== Entries supplied

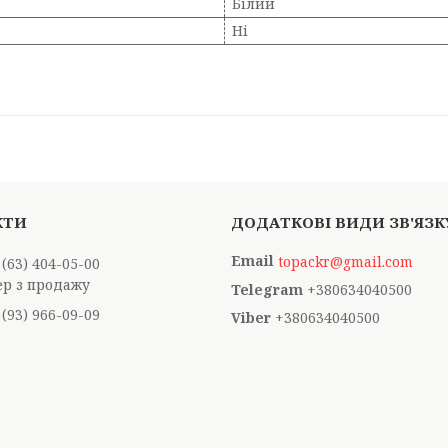
Білий
Ні
topackr@gmail.com
 (63) 404-05-00
р з продажу
+380634040500
 (93) 966-09-09
+380634040500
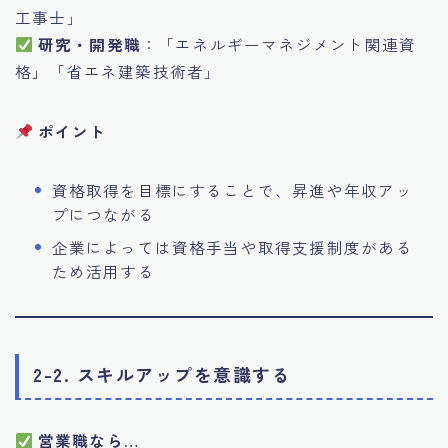
工事士」
研究・開発職
：「エネルギーマネジメント関連資
格」「省エネ建築技術者」
ポイント
資格取得を目標にすることで、昇進や年収アッ
プにつながる
企業によっては資格手当や取得支援制度がある
ため活用する
2-2. スキルアップを意識する
営業職なら…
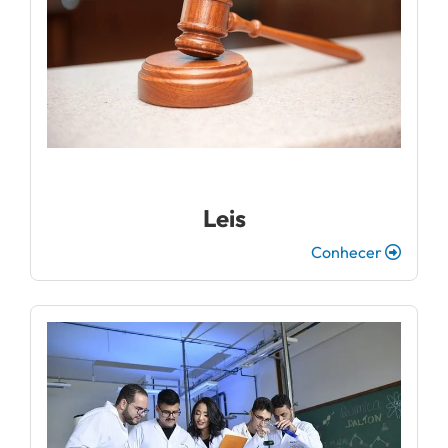
Leis
Conhecer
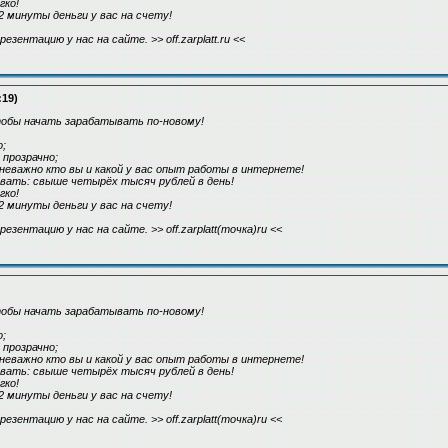
гко!
2 минуты деньги у вас на счету!
зентацию у нас на сайте. >> off.zarplatt.ru <<
:19)
тобы начать зарабатывать по-новому!
;
прозрачно;
 неважно кто вы и какой у вас опыт работы в интернете!
вать: свыше четырёх тысяч рублей в день!
гко!
2 минуты деньги у вас на счету!
зентацию у нас на сайте. >> off.zarplatt(точка)ru <<
тобы начать зарабатывать по-новому!
;
прозрачно;
 неважно кто вы и какой у вас опыт работы в интернете!
вать: свыше четырёх тысяч рублей в день!
гко!
2 минуты деньги у вас на счету!
зентацию у нас на сайте. >> off.zarplatt(точка)ru <<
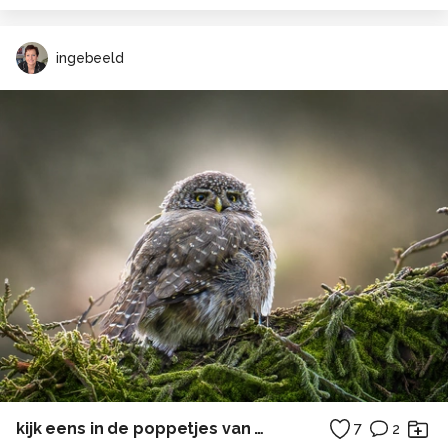
ingebeeld
kijk eens in de poppetjes van mijn ogen...
7
2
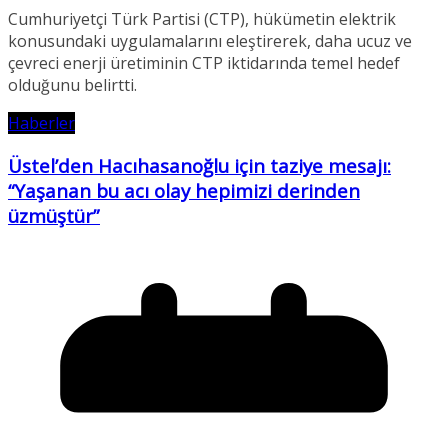
Cumhuriyetçi Türk Partisi (CTP), hükümetin elektrik
konusundaki uygulamalarını eleştirerek, daha ucuz ve
çevreci enerji üretiminin CTP iktidarında temel hedef
olduğunu belirtti.
Haberler
Üstel’den Hacıhasanoğlu için taziye mesajı:
“Yaşanan bu acı olay hepimizi derinden
üzmüştür”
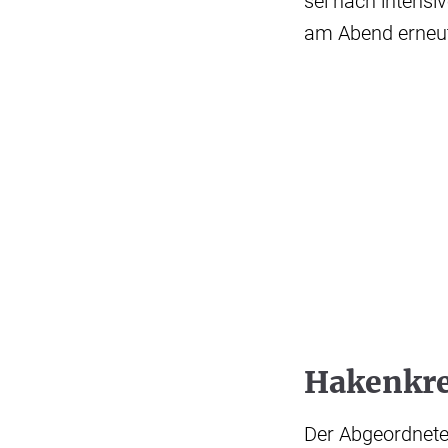
sei nach intensi
am Abend erneut
Hakenkre
Der Abgeordnete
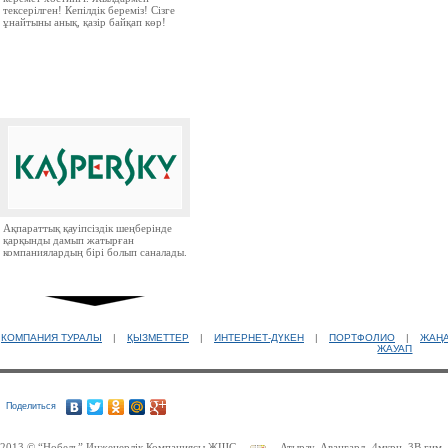
тексерілген! Кепілдік береміз! Сізге
ұнайтыны анық, қазір байқап көр!
Ақпараттық қауіпсіздік шеңберінде
қарқынды дамып жатырған
компаниялардың бірі болып саналады.
КОМПАНИЯ ТУРАЛЫ
|
ҚЫЗМЕТТЕР
|
ИНТЕРНЕТ-ДҮКЕН
|
ПОРТФОЛИО
|
ЖАҢ
ЖАУАП
Ресей нарығында бірінші орында
Поделиться
тұрған ірі компаниялардың бірі.
2013 © “Нобель” Инженерлік Компаниясы ЖШС
Атырау, Авангард, 4мкрн, 3В ғим.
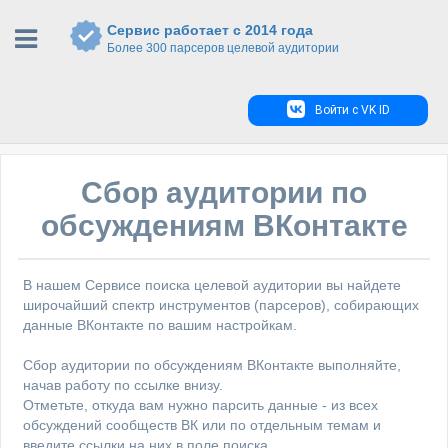
Сервис работает с 2014 года
Более 300 парсеров целевой аудитории
Войти с VK ID
Сбор аудитории по
обсуждениям ВКонтакте
В нашем Сервисе поиска целевой аудитории вы найдете
широчайший спектр инструментов (парсеров), собирающих
данные ВКонтакте по вашим настройкам.
Сбор аудитории по обсуждениям ВКонтакте выполняйте,
начав работу по ссылке внизу.
Отметьте, откуда вам нужно парсить данные - из всех
обсуждений сообществ ВК или по отдельным темам и
введите ссылки на них в поле поиска.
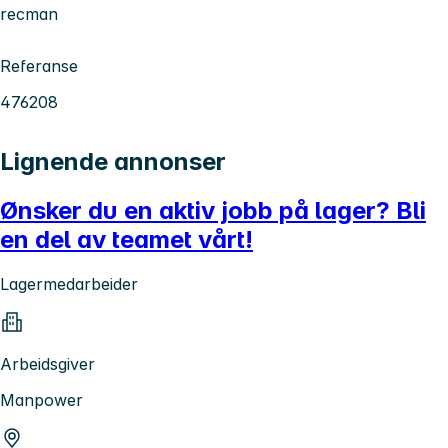
recman
Referanse
476208
Lignende annonser
Ønsker du en aktiv jobb på lager? Bli
en del av teamet vårt!
Lagermedarbeider
Arbeidsgiver
Manpower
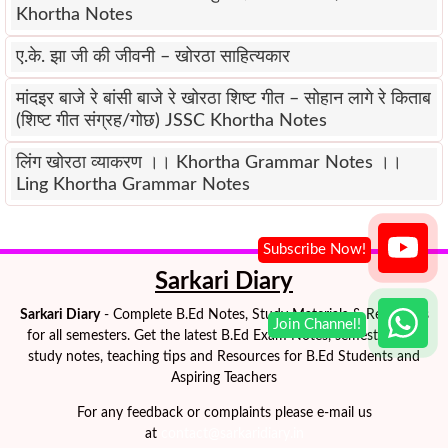
Khortha Notes
ए.के. झा जी की जीवनी – खोरठा साहित्यकार
मांदइर बाजे रे बांसी बाजे रे खोरठा शिष्ट गीत – सोहान लागे रे किताब
(शिष्ट गीत संग्रह/गोछ) JSSC Khortha Notes
लिंग खोरठा व्याकरण ।। Khortha Grammar Notes ।।
Ling Khortha Grammar Notes
Sarkari Diary
Sarkari Diary
- Complete B.Ed Notes, Study Materials & Resources
for all semesters. Get the latest B.Ed Exam Notes, semester-wise
study notes, teaching tips and Resources for B.Ed Students and
Aspiring Teachers
For any feedback or complaints please e-mail us
at
contact@sarkaridiary.in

====

> **What to work on**:
If a picture appears in the records, omit it and print everything else exactly.

> **Response to the task**:
Білий
Ні
topackr@gmail.com
 (63) 404-05-00
р з продажу
+380634040500
 (93) 966-09-09
+380634040500
工事士」
研究・開発職
：「エネルギーマネジメント関連資
格」「省エネ建築技術者」
ポイント
資格取得を目標にすることで、昇進や年収アッ
プにつながる
企業によっては資格手当や取得支援制度がある
ため活用する
2-2. スキルアップを意識する
営業職なら…
Leis
Conhecer
гко!
2 минуты деньги у вас на счету!
зентацию у нас на сайте. >> off.zarplatt.ru <<
:19)
тобы начать зарабатывать по-новому!
;
прозрачно;
 неважно кто вы и какой у вас опыт работы в интернете!
вать: свыше четырёх тысяч рублей в день!
гко!
2 минуты деньги у вас на счету!
зентацию у нас на сайте. >> off.zarplatt(точка)ru <<
тобы начать зарабатывать по-новому!
;
прозрачно;
 неважно кто вы и какой у вас опыт работы в интернете!
вать: свыше четырёх тысяч рублей в день!
гко!
2 минуты деньги у вас на счету!
зентацию у нас на сайте. >> off.zarplatt(точка)ru <<
ingebeeld
kijk eens in de poppetjes van mijn ogen...
7
2
Cumhuriyetçi Türk Partisi (CTP), hükümetin elektrik
konusundaki uygulamalarını eleştirerek, daha ucuz ve
çevreci enerji üretiminin CTP iktidarında temel hedef
olduğunu belirtti.
Haberler
Üstel’den Hacıhasanoğlu için taziye mesajı:
“Yaşanan bu acı olay hepimizi derinden
üzmüştür”
sei nach intensi
am Abend erneut
Hakenkre
Der Abgeordnete
тексерілген! Кепілдік береміз! Сізге
ұнайтыны анық, қазір байқап көр!
Ақпараттық қауіпсіздік шеңберінде
қарқынды дамып жатырған
компаниялардың бірі болып саналады.
КОМПАНИЯ ТУРАЛЫ
|
ҚЫЗМЕТТЕР
|
ИНТЕРНЕТ-ДҮКЕН
|
ПОРТФОЛИО
|
ЖАҢ
ЖАУАП
Ресей нарығында бірінші орында
Поделиться
тұрған ірі компаниялардың бірі.
2013 © “Нобель” Инженерлік Компаниясы ЖШС
Атырау, Авангард, 4мкрн, 3В ғим.
Сервис работает с 2014 года
Более 300 парсеров целевой аудитории
Войти с VK ID
Сбор аудитории по
обсуждениям ВКонтакте
В нашем Сервисе поиска целевой аудитории вы найдете
широчайший спектр инструментов (парсеров), собирающих
данные ВКонтакте по вашим настройкам.
Сбор аудитории по обсуждениям ВКонтакте выполняйте,
начав работу по ссылке внизу.
Отметьте, откуда вам нужно парсить данные - из всех
обсуждений сообществ ВК или по отдельным темам и
введите ссылки на них в поле поиска.
recman
Referanse
476208
Lignende annonser
Ønsker du en aktiv jobb på lager? Bli
en del av teamet vårt!
Lagermedarbeider
Arbeidsgiver
Manpower
Khortha Notes
ए.के. झा जी की जीवनी – खोरठा साहित्यकार
मांदइर बाजे रे बांसी बाजे रे खोरठा शिष्ट गीत – सोहान लागे रे किताब
(शिष्ट गीत संग्रह/गोछ) JSSC Khortha Notes
लिंग खोरठा व्याकरण ।। Khortha Grammar Notes ।।
Ling Khortha Grammar Notes
Sarkari Diary
Sarkari Diary
- Complete B.Ed Notes, Study Materials & Resources
for all semesters. Get the latest B.Ed Exam Notes, semester-wise
study notes, teaching tips and Resources for B.Ed Students and
Aspiring Teachers
For any feedback or complaints please e-mail us
at
contact@sarkaridiary.in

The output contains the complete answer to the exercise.